One year on, Jack Gamble, Director of the Campaign for the Arts, asks: has the government delivered?
“Labour’s first year has been hit and miss for the arts, with rather more misses than might have been expected from their pre-election pledge to put the arts ‘at the centre of a new, hopeful, modern story of Britain’.
Let’s start with the positives. Labour’s 10-year industrial strategy, published last month, homes in on the creative industries as one of eight priority sectors for the UK government. It reaffirms a commitment to give every child in England a high-quality creative education. More strongly than was the case in the last government’s strategy, it explicitly acknowledges the importance of the interconnected ‘creative ecosystem’ and the public investment underpinning it.
But what of that public investment? There were some worrying signs at Labour’s first Budget last October, when the Chancellor said there would be real-terms cuts to the Department for Culture, Media and Sport, and that she was ‘minded to cancel’ £100m of cultural infrastructure investment (as it turned out, two-thirds of this is going ahead).
There was better news at the ‘Jennie Lee Lecture’ at the RSC in February, when the Culture Secretary Lisa Nandy announced a £270m Arts Everywhere Fund for 2025-26 (of which about £110m was brand new, mostly capital investment). ‘Everyone deserves the chance to be touched by art’, she said, quoting the Prime Minister Sir Keir Starmer. ‘Everyone deserves access to moments that light up their lives.’
But concerning numbers of artists and cultural organisations are struggling to keep the lights on.

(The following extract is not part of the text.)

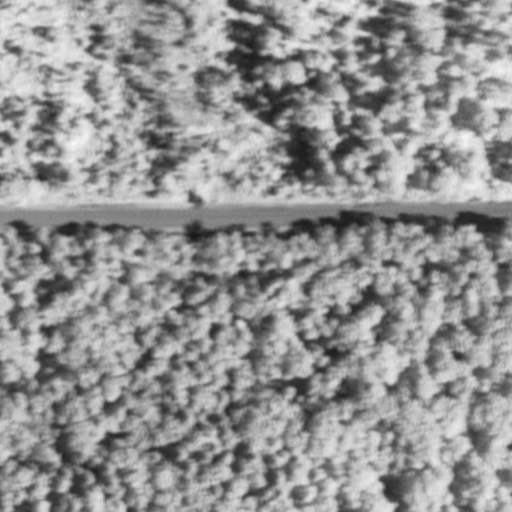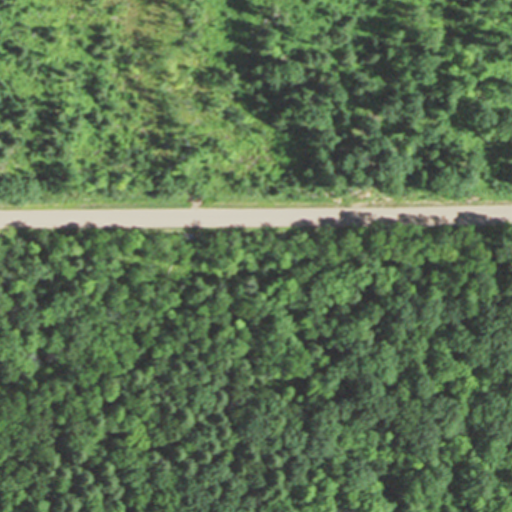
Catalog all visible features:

Employers’ National Insurance has gone up, while business rates relief has gone down. Some extra support for running costs has been earmarked for national and civic museums – but not for the nearly 1000 cultural organisations funded by Arts Council England, over half of which are now in a ‘precarious financial position’ according to a recent Artquest survey. Last month’s Spending Review signalled yet more real-terms cuts to the DCMS over the coming years, despite an increase in overall public spending.
Plenty of Labour’s ministers seem to genuinely love the arts and care about public access to them. But those same ministers are planning to spend well over a third less per citizen on Culture, Media and Sport by 2029 compared with 2010, and that will have consequences.
It’s not too late to turn this around, and the costs of doing so will be far smaller than the costs of inaction. Labour’s second year could be one of progress and improvement for the arts. We really need it to be.”